Ayla le entregó el morral. Lorigan sacó el manto de piel y lo extendió. Era una piel hecha con recuadros y triángulos de distintas clases y colores procedentes de diversos animales, cosidos para formar el característico dibujo de un acólito de la zelandonia.
—Sí, es de Madroman. Lo llevaba puesto el año pasado cuando se presentó aquí y le dijo a Jeralda qué debía hacer para conservar el bebé —explicó Jeviva con desdén—. Ese lo retuvo en su vientre casi seis lunas. Aduciendo que debía apaciguar a la Madre, la obligó a realizar toda clase de rituales, y cuando la Zelandoni la encontró caminando en círculo, le ordenó que volviera a su morada y se tendiera de inmediato. La Zelandoni dijo que necesitaba descansar o el bebé se desprendería demasiado pronto. Según la donier, lo único que le pasaba era que tenía el útero resbaladizo y se le caían los bebés con mucha facilidad. Al final lo perdió. Habría sido niño. —La mujer miró a Lorigan—. ¿Qué más hay ahí dentro?
Él metió la mano en el morral y sacó el odre vacío sin hacer comentarios, sosteniéndolo en alto para que todos lo vieran. A continuación, miró dentro y echó el resto del contenido sobre el manto. Cayeron trozos de carne seca medio masticados y un pedazo de torta de viaje, junto con una pequeña hoja de pedernal y una piedra de fuego. Entre los restos aparecieron también unas astillas de madera y fragmentos de carbón.

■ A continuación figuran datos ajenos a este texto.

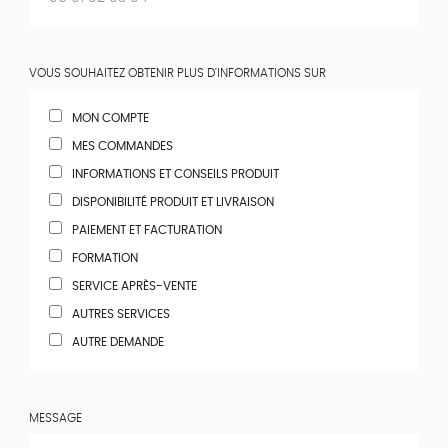
VOUS SOUHAITEZ OBTENIR PLUS D'INFORMATIONS SUR
MON COMPTE
MES COMMANDES
INFORMATIONS ET CONSEILS PRODUIT
DISPONIBILITÉ PRODUIT ET LIVRAISON
PAIEMENT ET FACTURATION
FORMATION
SERVICE APRÈS-VENTE
AUTRES SERVICES
AUTRE DEMANDE
MESSAGE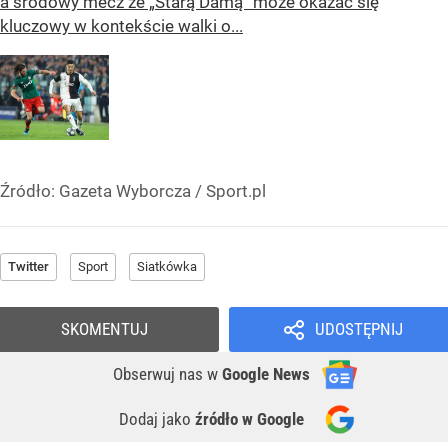
a środowy mecz ze „Starą Damą” może okazać się
kluczowy w kontekście walki o...
Źródło:
Gazeta Wyborcza
/
Sport.pl
Twitter
Sport
Siatkówka
SKOMENTUJ
UDOSTĘPNIJ
Obserwuj nas
w
Google News
Dodaj jako
źródło w Google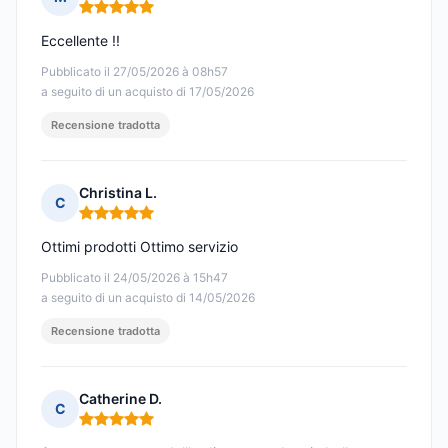
Nota: 5 su 5
Eccellente !!
Pubblicato il 27/05/2026 à 08h57
a seguito di un acquisto di 17/05/2026
Recensione tradotta
Christina L.
C
Nota: 5 su 5
Ottimi prodotti Ottimo servizio
Pubblicato il 24/05/2026 à 15h47
a seguito di un acquisto di 14/05/2026
Recensione tradotta
Catherine D.
C
Nota: 5 su 5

—¿No alardeaba Madroman antes de marcharse a la Reunión de Verano de que había recibido la «llamada» y de que este año sería por fin Zelandoni? —preguntó Lorigan. Sosteniendo el odre en alto, añadió—: Dudo que tuviera mucha sed al salir de la cueva.
—¿Dijiste que pensabas ir a la Reunión de Verano más adelante, Ayla? —preguntó Jeviva.
—Me proponía marcharme dentro de unos días. Aunque puede que ahora espere un tiempo más —contestó Ayla—. Pero sí, tengo intención de ir.
—Creo que deberías llevarte esto y decirle a la Zelandoni dónde lo has encontrado —aconsejó Jeviva, envolviendo cuidadosamente con el manto los restos de comida, las astillas y el material para encender fuego y metiéndolo todo otra vez en el morral.
—¿Puedes caminar? —preguntó el cazador de mayor edad.